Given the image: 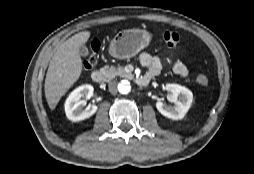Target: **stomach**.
I'll return each mask as SVG.
<instances>
[{"label": "stomach", "mask_w": 254, "mask_h": 174, "mask_svg": "<svg viewBox=\"0 0 254 174\" xmlns=\"http://www.w3.org/2000/svg\"><path fill=\"white\" fill-rule=\"evenodd\" d=\"M151 39L152 35L144 29L120 31L110 43L109 54L118 59L133 57L147 47Z\"/></svg>", "instance_id": "1"}]
</instances>
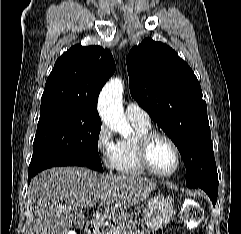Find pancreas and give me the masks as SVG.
<instances>
[{"label":"pancreas","instance_id":"obj_1","mask_svg":"<svg viewBox=\"0 0 241 234\" xmlns=\"http://www.w3.org/2000/svg\"><path fill=\"white\" fill-rule=\"evenodd\" d=\"M103 234H132L130 232H126L122 227L116 225H109ZM141 234H146L145 232H141Z\"/></svg>","mask_w":241,"mask_h":234}]
</instances>
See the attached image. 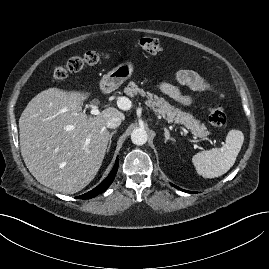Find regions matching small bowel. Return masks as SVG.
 I'll return each instance as SVG.
<instances>
[{"label":"small bowel","mask_w":269,"mask_h":269,"mask_svg":"<svg viewBox=\"0 0 269 269\" xmlns=\"http://www.w3.org/2000/svg\"><path fill=\"white\" fill-rule=\"evenodd\" d=\"M175 80L177 84L187 86L195 92L213 91L212 86L201 75L190 69L179 70L176 73ZM159 89L163 94L182 105L189 106L193 102V99L190 96L182 94L179 88L172 83L161 82L159 84Z\"/></svg>","instance_id":"obj_1"}]
</instances>
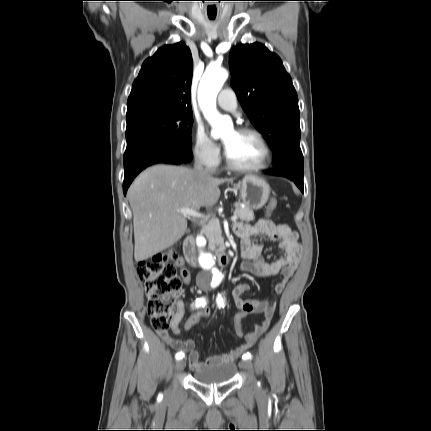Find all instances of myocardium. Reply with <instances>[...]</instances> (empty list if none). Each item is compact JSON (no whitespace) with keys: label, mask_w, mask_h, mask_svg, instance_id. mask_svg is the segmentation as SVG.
<instances>
[{"label":"myocardium","mask_w":431,"mask_h":431,"mask_svg":"<svg viewBox=\"0 0 431 431\" xmlns=\"http://www.w3.org/2000/svg\"><path fill=\"white\" fill-rule=\"evenodd\" d=\"M237 132L242 133V134H250V135L255 136L258 139V141L260 142L261 146L263 147L264 157H263V160L257 165L241 166V165L234 163L230 159L227 151H225V162H226L227 167L229 169L237 171V172H257V171H260V170L267 168L271 162V159H272V151H271L270 145L268 144V142L265 139V137L263 136V134L260 131H258L257 129L252 128V127H240L237 129Z\"/></svg>","instance_id":"obj_1"}]
</instances>
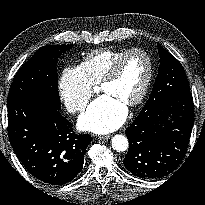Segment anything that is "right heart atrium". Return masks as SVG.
I'll return each mask as SVG.
<instances>
[{
  "mask_svg": "<svg viewBox=\"0 0 205 205\" xmlns=\"http://www.w3.org/2000/svg\"><path fill=\"white\" fill-rule=\"evenodd\" d=\"M58 92L66 109L75 114L85 110L93 94V85L81 66H67L58 79Z\"/></svg>",
  "mask_w": 205,
  "mask_h": 205,
  "instance_id": "obj_1",
  "label": "right heart atrium"
}]
</instances>
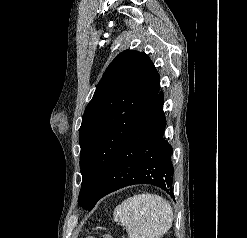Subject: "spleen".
Wrapping results in <instances>:
<instances>
[{
	"instance_id": "spleen-1",
	"label": "spleen",
	"mask_w": 247,
	"mask_h": 238,
	"mask_svg": "<svg viewBox=\"0 0 247 238\" xmlns=\"http://www.w3.org/2000/svg\"><path fill=\"white\" fill-rule=\"evenodd\" d=\"M113 217L129 238H160L172 226L173 211L163 197L142 193L124 200L114 209Z\"/></svg>"
}]
</instances>
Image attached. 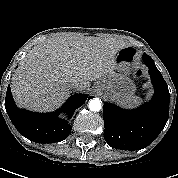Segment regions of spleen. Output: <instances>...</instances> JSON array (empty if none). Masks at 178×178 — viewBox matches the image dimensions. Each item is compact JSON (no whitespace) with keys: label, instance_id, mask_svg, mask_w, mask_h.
<instances>
[{"label":"spleen","instance_id":"3e777b00","mask_svg":"<svg viewBox=\"0 0 178 178\" xmlns=\"http://www.w3.org/2000/svg\"><path fill=\"white\" fill-rule=\"evenodd\" d=\"M141 102V98L140 97H135L132 96L124 101H122L123 105L126 106H136Z\"/></svg>","mask_w":178,"mask_h":178}]
</instances>
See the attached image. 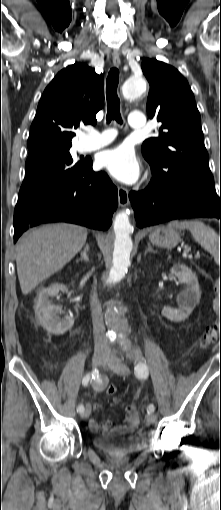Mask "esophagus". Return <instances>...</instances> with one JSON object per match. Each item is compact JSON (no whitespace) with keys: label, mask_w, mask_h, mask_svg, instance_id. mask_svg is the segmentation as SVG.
Wrapping results in <instances>:
<instances>
[{"label":"esophagus","mask_w":221,"mask_h":510,"mask_svg":"<svg viewBox=\"0 0 221 510\" xmlns=\"http://www.w3.org/2000/svg\"><path fill=\"white\" fill-rule=\"evenodd\" d=\"M113 64L116 67L121 65L120 56L118 53L114 52L112 55ZM118 201L119 206L126 207L129 203V193L128 190L124 187H118Z\"/></svg>","instance_id":"esophagus-1"}]
</instances>
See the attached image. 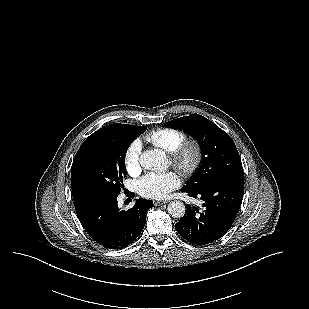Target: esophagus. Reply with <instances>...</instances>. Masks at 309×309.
<instances>
[{"instance_id": "1", "label": "esophagus", "mask_w": 309, "mask_h": 309, "mask_svg": "<svg viewBox=\"0 0 309 309\" xmlns=\"http://www.w3.org/2000/svg\"><path fill=\"white\" fill-rule=\"evenodd\" d=\"M153 203H154L155 206H160V205L166 204L167 201H157V200H155V201H153Z\"/></svg>"}]
</instances>
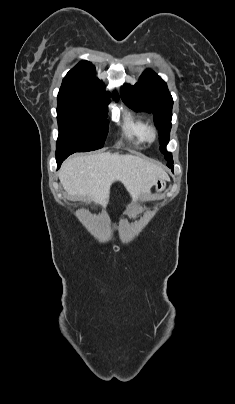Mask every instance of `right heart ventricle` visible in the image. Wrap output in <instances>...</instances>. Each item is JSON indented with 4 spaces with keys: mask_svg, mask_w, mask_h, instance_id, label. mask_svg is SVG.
<instances>
[{
    "mask_svg": "<svg viewBox=\"0 0 235 404\" xmlns=\"http://www.w3.org/2000/svg\"><path fill=\"white\" fill-rule=\"evenodd\" d=\"M147 127L148 125L146 121L133 111H129L123 116L121 124L122 133L136 145H142L145 143V132Z\"/></svg>",
    "mask_w": 235,
    "mask_h": 404,
    "instance_id": "e07e8e85",
    "label": "right heart ventricle"
}]
</instances>
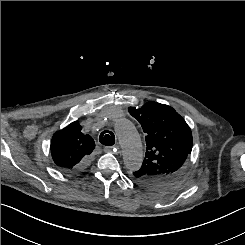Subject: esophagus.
<instances>
[{
  "instance_id": "1",
  "label": "esophagus",
  "mask_w": 245,
  "mask_h": 245,
  "mask_svg": "<svg viewBox=\"0 0 245 245\" xmlns=\"http://www.w3.org/2000/svg\"><path fill=\"white\" fill-rule=\"evenodd\" d=\"M114 149H116V148H114L112 146H105L104 147V152L109 153V152H112Z\"/></svg>"
}]
</instances>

○ ○ ○

What to do: Copy out word for word every line from the one containing "Mask every instance" through the last line, both included, and leave the pictures out.

Exercise response:
Mask every instance of `right heart ventricle` visible in the image. Wrap output in <instances>...</instances>. Each item is JSON indented with 4 spaces with keys: mask_svg, mask_w, mask_h, instance_id, label. mask_svg is SVG.
<instances>
[{
    "mask_svg": "<svg viewBox=\"0 0 235 404\" xmlns=\"http://www.w3.org/2000/svg\"><path fill=\"white\" fill-rule=\"evenodd\" d=\"M147 127L148 125L146 121L133 111H129L123 116L121 124L122 133L136 145H142L145 143V132Z\"/></svg>",
    "mask_w": 235,
    "mask_h": 404,
    "instance_id": "e07e8e85",
    "label": "right heart ventricle"
}]
</instances>
Subject: esophagus.
<instances>
[{
  "instance_id": "1",
  "label": "esophagus",
  "mask_w": 245,
  "mask_h": 245,
  "mask_svg": "<svg viewBox=\"0 0 245 245\" xmlns=\"http://www.w3.org/2000/svg\"><path fill=\"white\" fill-rule=\"evenodd\" d=\"M114 149H116V148H114L112 146H105L104 147V152L109 153V152H112Z\"/></svg>"
}]
</instances>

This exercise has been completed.